NervanaSystems / neon

Intel® Nervana™ reference deep learning framework committed to best performance on all hardware
http://neon.nervanasys.com/docs/latest
Apache License 2.0
3.87k stars 811 forks source link

Missing some layers #381

Open guoxuesong opened 7 years ago

guoxuesong commented 7 years ago

I'm porting my model from lasagne/theano .

I found there are some layers I need not exist in neon.

The first question I want to ask is " Is there any tutorials about creating custom layers ?"

I looked into the history issues, Create custom layer #100 was closed, but I think there still should be some kind of tutorials, at least to tell what kind of requests is doable and what not.

Some layers looks simple but missed, for example something like SliceLayer to slice the input at a special axis, something was said simple in history issues like DimshuffleLayer to transpose input.

I think if these are really simple and NervanaSystems do not want to support them officially, maybe you can teach us howto do it by ourselves.

But, the real challenge for me is to implement Goroshin's argmax, as referenced in STACKED WHAT-WHERE AUTO-ENCODERS, I implemented it using Theano just like this:

def goroshin_argmax(z,shape,axis=(1,),beta=3,epsilon=0.0001):
    z=z/(abs(T.max(z))+floatXconst(epsilon))
    a=()
    for t in axis:
        a+=(slice(0,shape[t]),)
    xyshape=list(shape)+[]
    for i in range(len(shape)):
        if i not in axis:
            xyshape[i]=1
    xy=T.mgrid[a]
    b=T.exp(beta*z)/T.exp(beta*z).sum(axis,keepdims=True)
    res=[]
    for i in range(len(axis)):
        x=((xy[i].astype(floatX)).reshape(xyshape)*b).sum(axis=axis)
        res+=[x]
    return T.stack(res,axis=1)

It seems that neon has something named Autodiff, can I use it to calculate the gradient or should I do some math work ?

I know you have another thing named ngraph , can I use ngraph to write custom layers for neon ? I don't want use ngraph to do the whole job.

guoxuesong commented 7 years ago

I just make my project public: deepstacks

deepstacks is: A build_network() for Lasagne and noen. Define your network model in a datacheet with stack machine mechanisms. Support reuse part of model as function, and share parameters.

Please have a look at deepstacks/deepstacks/neon/implement.py

To complete the implement for neon, I need ( in the words of Lasagne): ElemwiseMergeLayer,SliceLayer,Upscale[123]DLayer,LocallyConnected[123]DLayer,DimshuffleLayer,GaussianNoiseLayer,ExpressionLayer. Leave them not implemented is ok, but I want to complete it if posible.

I wish my project can help more peaple to take advantage of neon. Though, myself is new to neon, so if any part of may code is wrong, just let me known.
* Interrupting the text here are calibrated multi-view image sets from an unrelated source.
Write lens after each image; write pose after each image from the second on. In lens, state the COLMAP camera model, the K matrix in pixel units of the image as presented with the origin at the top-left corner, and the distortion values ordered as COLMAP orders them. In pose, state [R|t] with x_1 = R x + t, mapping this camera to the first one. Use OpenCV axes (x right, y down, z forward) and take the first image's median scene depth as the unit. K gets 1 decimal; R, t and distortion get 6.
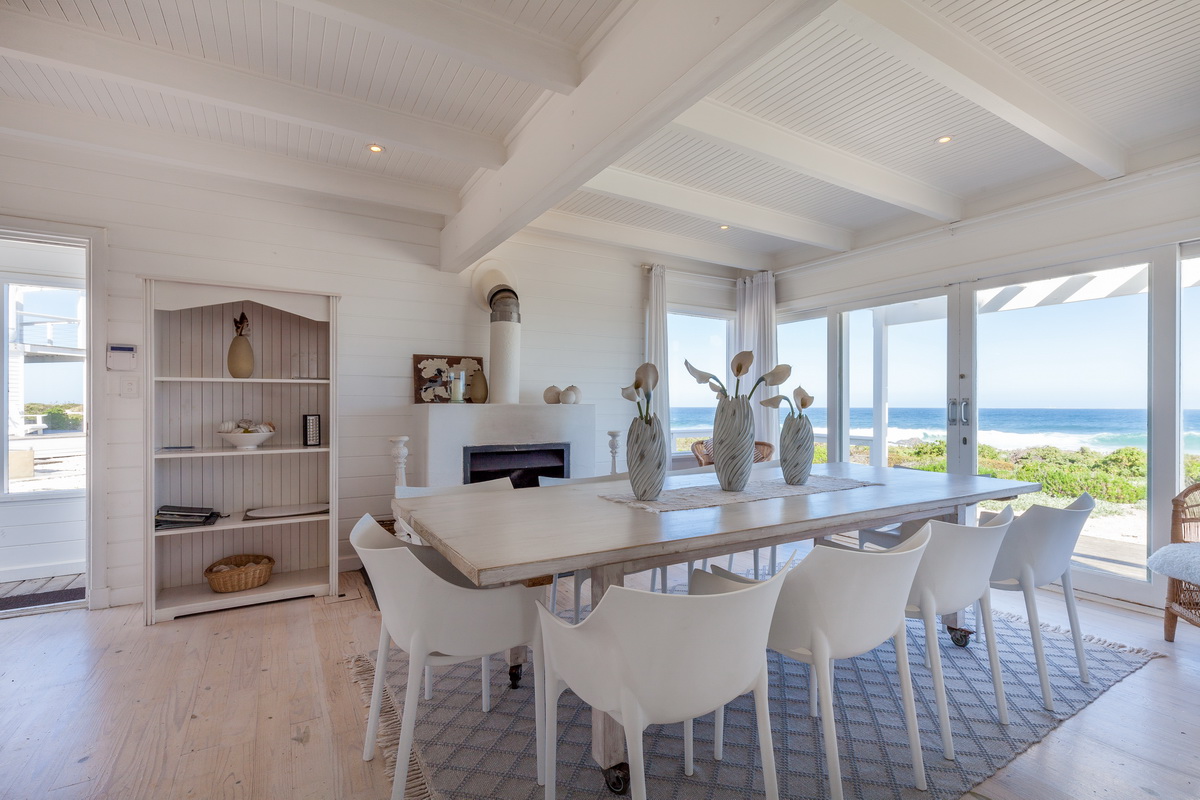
lens RADIAL K [[553.2, 0, 607.1], [0, 553.2, 406.3], [0, 0, 1]] dist [0.019699, 0.000351]
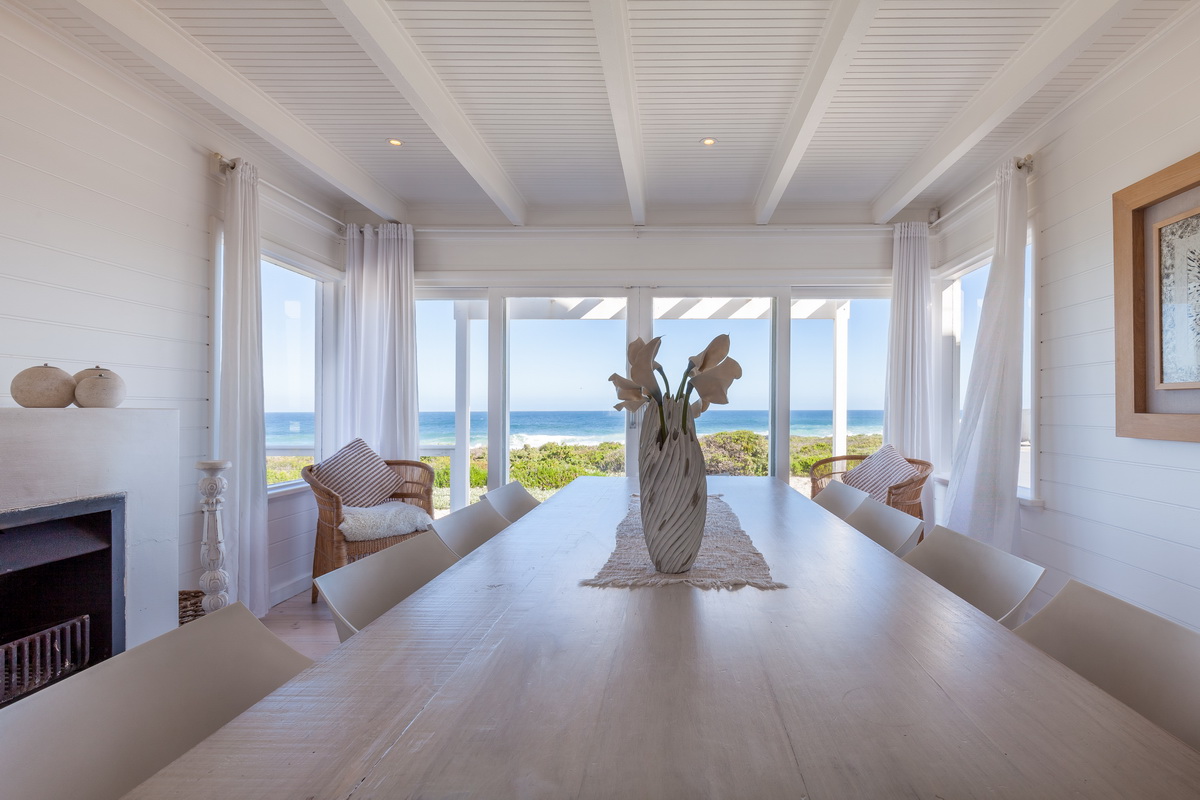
lens RADIAL K [[591.1, 0, 672.1], [0, 591.1, 412.8], [0, 0, 1]] dist [-0.002483, 0.001764]
pose [[0.523291, -0.006190, 0.852132, -0.190679], [0.003280, 0.999981, 0.005250, 0.000082], [-0.852148, 0.000048, 0.523301, 0.302873]]
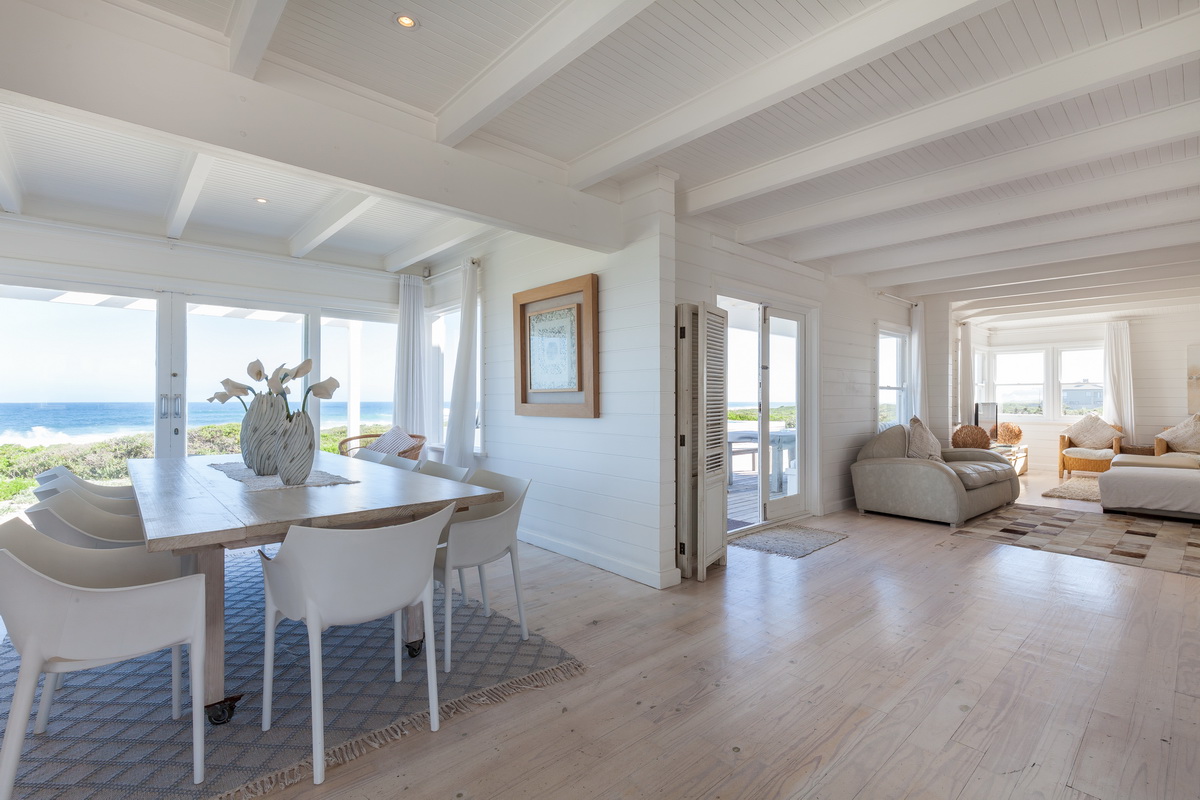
lens RADIAL K [[553.2, 0, 610.7], [0, 553.2, 405.9], [0, 0, 1]] dist [0.019699, 0.000351]
pose [[-0.182307, -0.008427, 0.983206, -0.500231], [0.000792, 0.999962, 0.008718, -0.000120], [-0.983241, 0.002368, -0.182294, 0.257652]]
chengchingwen commented 7 years ago

there is a neon tutorial maybe you can take a look at this one

guoxuesong commented 7 years ago

@chengchingwen would you please explain these lines for me ? in bprop:

    if self.deltas:
        self.be.compound_dot(A=self.W.T, B=error, C=self.deltas, alpha=alpha, beta=beta)
    self.be.compound_dot(A=error, B=self.inputs.T, C=self.dW)
guoxuesong commented 7 years ago

I tried to implement a GaussianNoiseLayer, following is my code. I'm not sure whether this is correctly, I does not really understand the alpha, beta things, just copied them from SkipNode:


class GaussianNoiseLayer(Layer):
    def __init__(self, sigma=0.1, name=None):
        super(GaussianNoiseLayer, self).__init__(name)
        self.sigma = sigma
        self.owns_delta = True
        self.is_mklop = True

    def fprop(self, inputs=None, inference=False, beta=0):
        self.be.fill_normal(self.noisebuf, stdv=self.sigma)
        self.be.fprop_skipnode(inputs, self.outputs, beta)
        self.outputs[:] = self.outputs + self.noisebuf
        return self.outputs

    def configure(self, in_obj):
        super(GaussianNoiseLayer, self).configure(in_obj)
        self.out_shape = self.in_shape

        self.noisebuf = self.be.iobuf(self.in_shape, dtype=np.float32)
        # self.noisebuf = self.be.iobuf(self.in_shape)
        return self

    def bprop(self, error, alpha=1.0, beta=0.0):
        # for better performance, mkl do nothing
        # otherwise, convert back and deal with beta and alpha.
        self.be.bprop_skipnode(error, self.deltas, alpha, beta)
        return self.deltas
chengchingwen commented 7 years ago

@guoxuesong in bprop, self.deltas is the error need to be back prop to the previous layer, alpha & beta is just parameters of self.be.compound_dot, you may want to take a look at the doc. I guess it just say take the dot product of self.W.T & error and assign to self.deltas if self.deltas is not set, and compute the dW every time the bprop is called.